Information given —
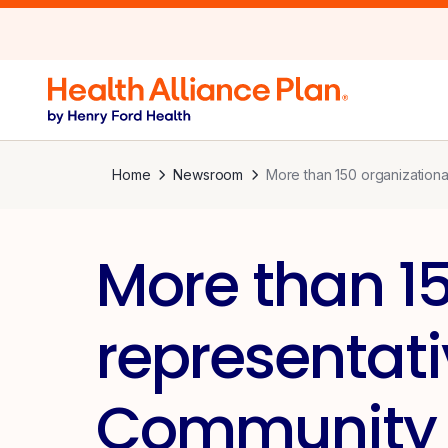
Home
Newsroom
More than 150 organization
More than 15
representat
Community 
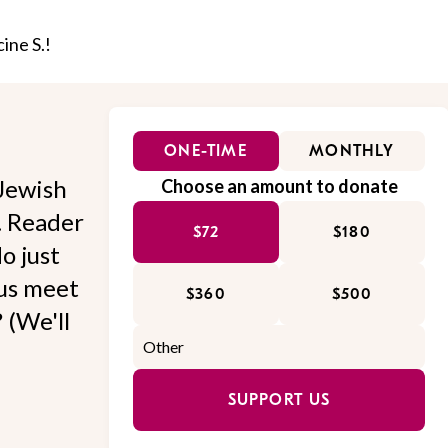
ine S.!
ONE-TIME
MONTHLY
Jewish
Choose an amount to donate
l. Reader
$72
$180
o just
 us meet
$360
$500
 (We'll
SUPPORT US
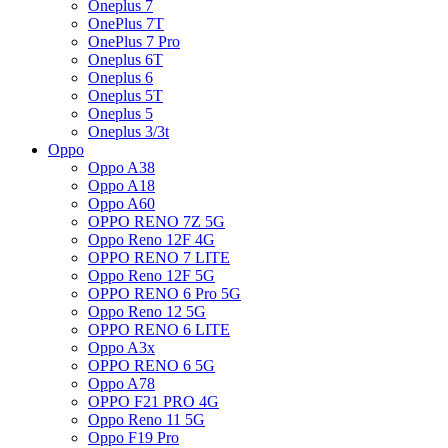
Oneplus 7
OnePlus 7T
OnePlus 7 Pro
Oneplus 6T
Oneplus 6
Oneplus 5T
Oneplus 5
Oneplus 3/3t
Oppo
Oppo A38
Oppo A18
Oppo A60
OPPO RENO 7Z 5G
Oppo Reno 12F 4G
OPPO RENO 7 LITE
Oppo Reno 12F 5G
OPPO RENO 6 Pro 5G
Oppo Reno 12 5G
OPPO RENO 6 LITE
Oppo A3x
OPPO RENO 6 5G
Oppo A78
OPPO F21 PRO 4G
Oppo Reno 11 5G
Oppo F19 Pro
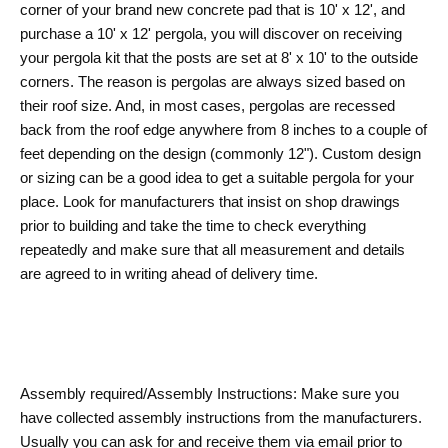
corner of your brand new concrete pad that is 10' x 12', and
purchase a 10' x 12' pergola, you will discover on receiving
your pergola kit that the posts are set at 8' x 10' to the outside
corners. The reason is pergolas are always sized based on
their roof size. And, in most cases, pergolas are recessed
back from the roof edge anywhere from 8 inches to a couple of
feet depending on the design (commonly 12"). Custom design
or sizing can be a good idea to get a suitable pergola for your
place. Look for manufacturers that insist on shop drawings
prior to building and take the time to check everything
repeatedly and make sure that all measurement and details
are agreed to in writing ahead of delivery time.
Assembly required/Assembly Instructions: Make sure you
have collected assembly instructions from the manufacturers.
Usually you can ask for and receive them via email prior to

Work order —
Images are to be omitted; everything else in the records is to be transcribed exactly.

Exercise output —
Home
Newsroom
More than 150 organization
More than 15
representat
Community 
ine S.!
ONE-TIME
MONTHLY
Jewish
Choose an amount to donate
l. Reader
$72
$180
o just
 us meet
$360
$500
 (We'll
SUPPORT US
Oneplus 7
OnePlus 7T
OnePlus 7 Pro
Oneplus 6T
Oneplus 6
Oneplus 5T
Oneplus 5
Oneplus 3/3t
Oppo
Oppo A38
Oppo A18
Oppo A60
OPPO RENO 7Z 5G
Oppo Reno 12F 4G
OPPO RENO 7 LITE
Oppo Reno 12F 5G
OPPO RENO 6 Pro 5G
Oppo Reno 12 5G
OPPO RENO 6 LITE
Oppo A3x
OPPO RENO 6 5G
Oppo A78
OPPO F21 PRO 4G
Oppo Reno 11 5G
Oppo F19 Pro
corner of your brand new concrete pad that is 10' x 12', and
purchase a 10' x 12' pergola, you will discover on receiving
your pergola kit that the posts are set at 8' x 10' to the outside
corners. The reason is pergolas are always sized based on
their roof size. And, in most cases, pergolas are recessed
back from the roof edge anywhere from 8 inches to a couple of
feet depending on the design (commonly 12"). Custom design
or sizing can be a good idea to get a suitable pergola for your
place. Look for manufacturers that insist on shop drawings
prior to building and take the time to check everything
repeatedly and make sure that all measurement and details
are agreed to in writing ahead of delivery time.
Assembly required/Assembly Instructions: Make sure you
have collected assembly instructions from the manufacturers.
Usually you can ask for and receive them via email prior to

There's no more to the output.